The helplessness of the elderly!Sending my 78 year old mother to a nursing home, my brother didn t t

Mondo Social Updated on 2024-01-24

In this era of rapid development, in the face of family changes and financial pressures, more and more children are faced with a difficult choice: whether to send their elderly parents to nursing homes. I'm one of them. My 78-year-old mother, the one who gave everything for us, is now being sent to a nursing home by me. My brother was reluctant to take the money, and my sister was hesitant. This is a story about the elderly, those helpless and entangled, I hope to arouse more people's thinking and attention.

My name is Li Xiaoyu and I am 46 years old this year. My family's background is not wealthy, my father is a worker, and my mother is a housewife. When I was a child, life at home was not easy, but our family never felt the slightest shortcoming. Our parents always worked silently for us and gave us the best resources. And now, as they get older and weaker, I can't give them the same love and reciprocation.
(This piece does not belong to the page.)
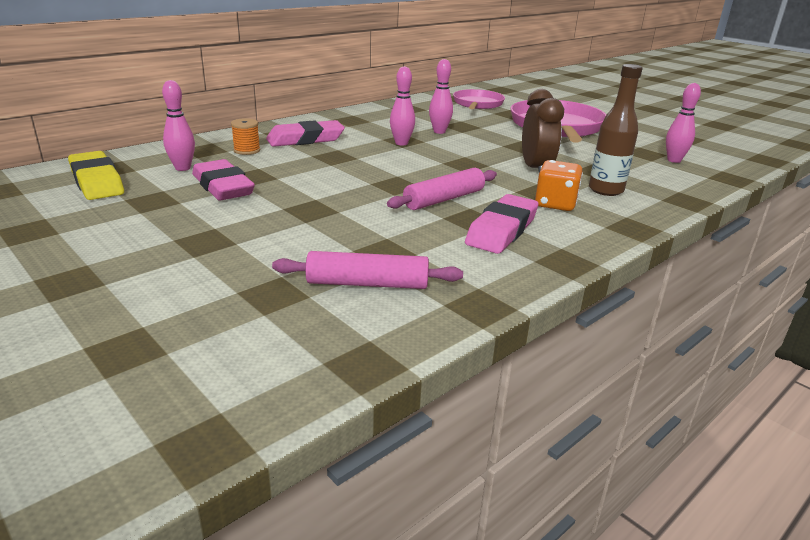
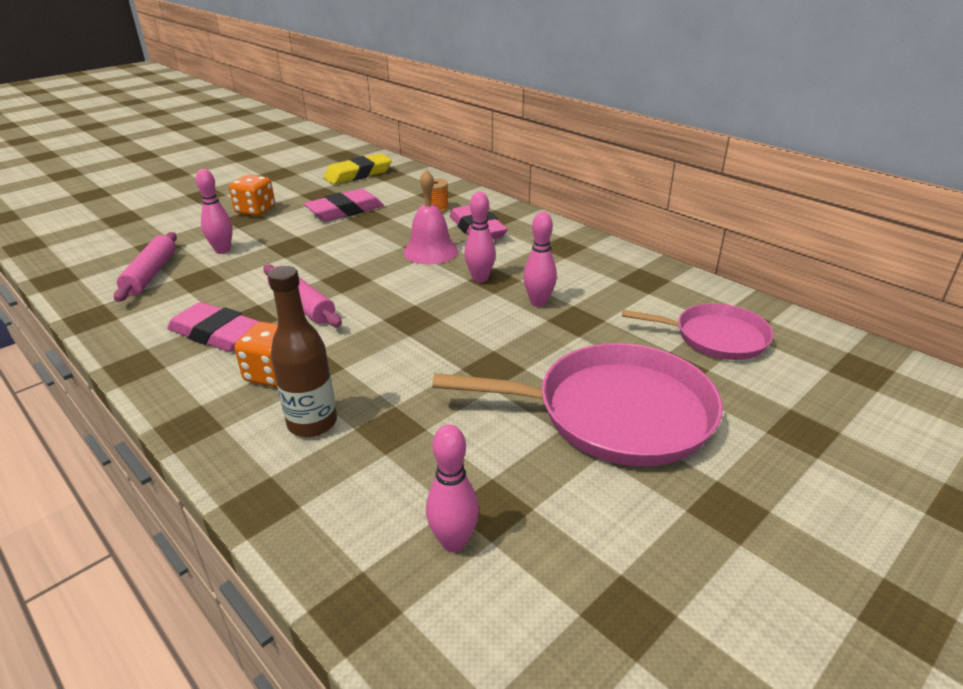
camera: 90 degrees right, 5 degrees up
(182, 168) = (388, 193): pink bowling pin -> pink bowling pin (222, 250)
(182, 236) = (255, 211): none -> orange dice
(346, 155) = (430, 251): none -> pink bell
(535, 169) = (394, 370): brown clock -> none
Mom is my dearest person. She is strong, optimistic, and always radiates a warm glow in every corner of our home. However, as she grew older and became unwell, she became more and more dependent on others for her care. I tried my best to take on this responsibility, but my busy schedule and financial pressures prevented me from taking care of her wholeheartedly.

At the same time, the elder brother and sister are also facing their own dilemmas. The elder brother is an ordinary clerk, he is already responsible for his own family, and he does not have extra energy and financial resources to take care of the elderly. The younger sister is entangled in the problems of her marriage and cannot pay more attention and energy to the elderly. We all want to give our mother the best life, but the reality makes us helpless.
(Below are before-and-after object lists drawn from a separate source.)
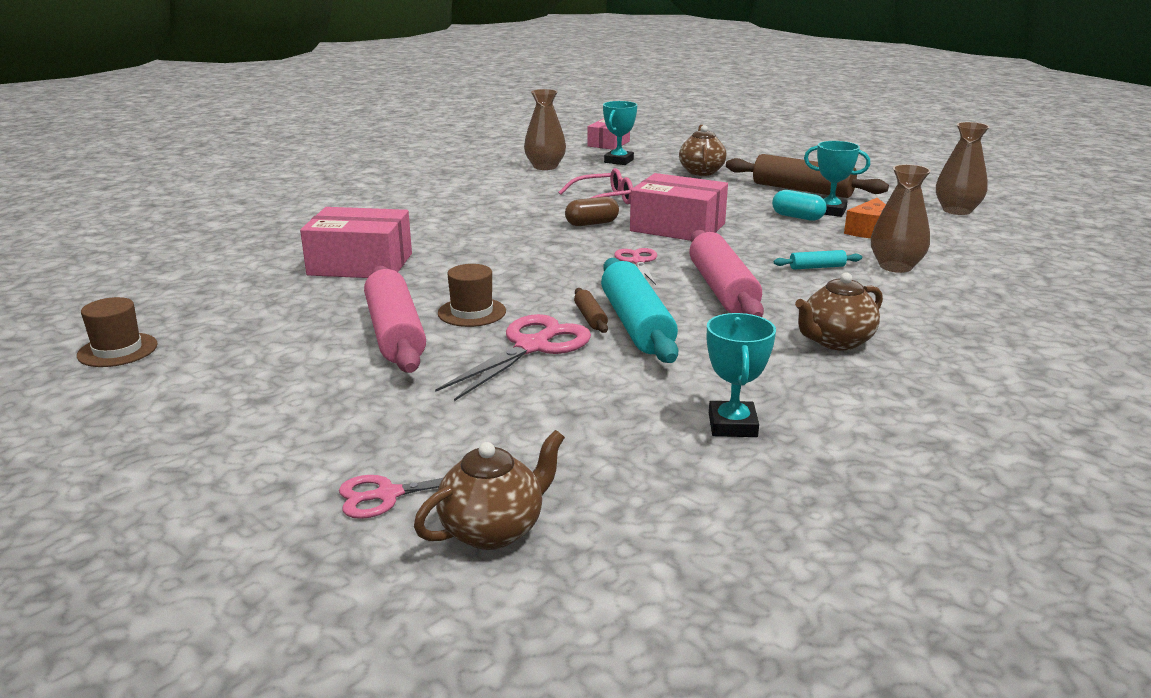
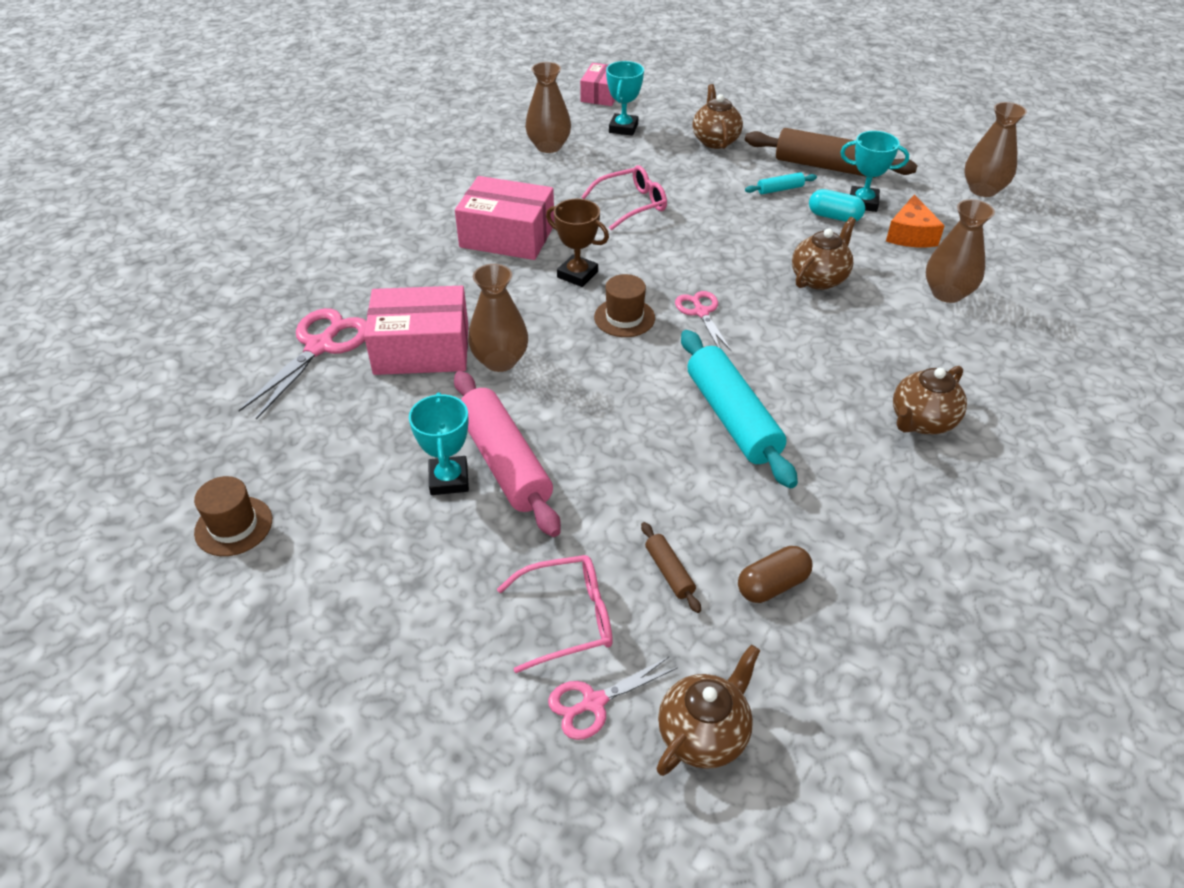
camera: 10 degrees left, 20 degrees up
(395, 435) = (567, 618): none -> pink glasses
(428, 276) = (500, 360): none -> brown vase
(472, 312) = (567, 417): brown hat -> brown hat (624, 317)
(530, 234) = (577, 274): none -> brown trophy
(532, 347) = (645, 466): pink scissors -> pink scissors (320, 346)
(590, 317) = (685, 412): brown rolling pin -> brown rolling pin (669, 572)
(592, 223) = (633, 249): brown capsule -> brown capsule (772, 585)
(677, 227) = (722, 247): pink box -> pink box (507, 236)
(722, 289) = (796, 350): pink rolling pin -> none
(732, 425) = (863, 559): turquoise trophy -> turquoise trophy (449, 479)
(766, 250) = (819, 278): none -> brown teapot
(817, 267) = (875, 302): turquoise rolling pin -> turquoise rolling pin (780, 189)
In desperation, I decided to send my mother to a carefully selected nursing home. Although I understand that a nursing home is not a substitute for affection, at least she can be better cared for and loved. When I took my mother to visit my new home, her eyes were full of confusion and helplessness. Perhaps she doesn't understand why we can't continue to live together, why family harmony is no longer a reality.
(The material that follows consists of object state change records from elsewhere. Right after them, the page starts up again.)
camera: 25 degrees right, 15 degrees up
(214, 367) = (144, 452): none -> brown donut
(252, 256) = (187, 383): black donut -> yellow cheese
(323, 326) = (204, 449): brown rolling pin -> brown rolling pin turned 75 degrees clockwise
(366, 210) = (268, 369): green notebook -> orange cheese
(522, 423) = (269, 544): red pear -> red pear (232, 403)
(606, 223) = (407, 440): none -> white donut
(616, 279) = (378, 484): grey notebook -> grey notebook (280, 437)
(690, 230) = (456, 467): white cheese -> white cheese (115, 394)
Every time I think back to the day I sent my mother to a nursing home, my heart is overwhelmed with endless guilt and remorse. I felt a heavy sense of guilt, as if I had betrayed my mother, who had been so selfless in my life. I know that this helplessness is not just my problem, and many of my children are facing the same choice.

Perhaps, society should pay more attention to this problem and provide better solutions. ** Relevant policies can be formulated to establish more elderly activity centers and community service institutions to provide more help and companionship for the elderly living alone. Companies can encourage employees to care for older families by offering flexible working hours and holidays so they can spend more time with their families. Everyone, whether parents or children, should understand and tolerate each other with a caring heart, and work together to create a warmer society.

In any case, I believe that each of us should treat and respect our parents with care. Helplessness and entanglement are just part of life, but we can try to find solutions to problems and give them more love and companionship. May we be able to stay true to our original aspirations and protect the harmony and warmth of our families in this fast-paced society.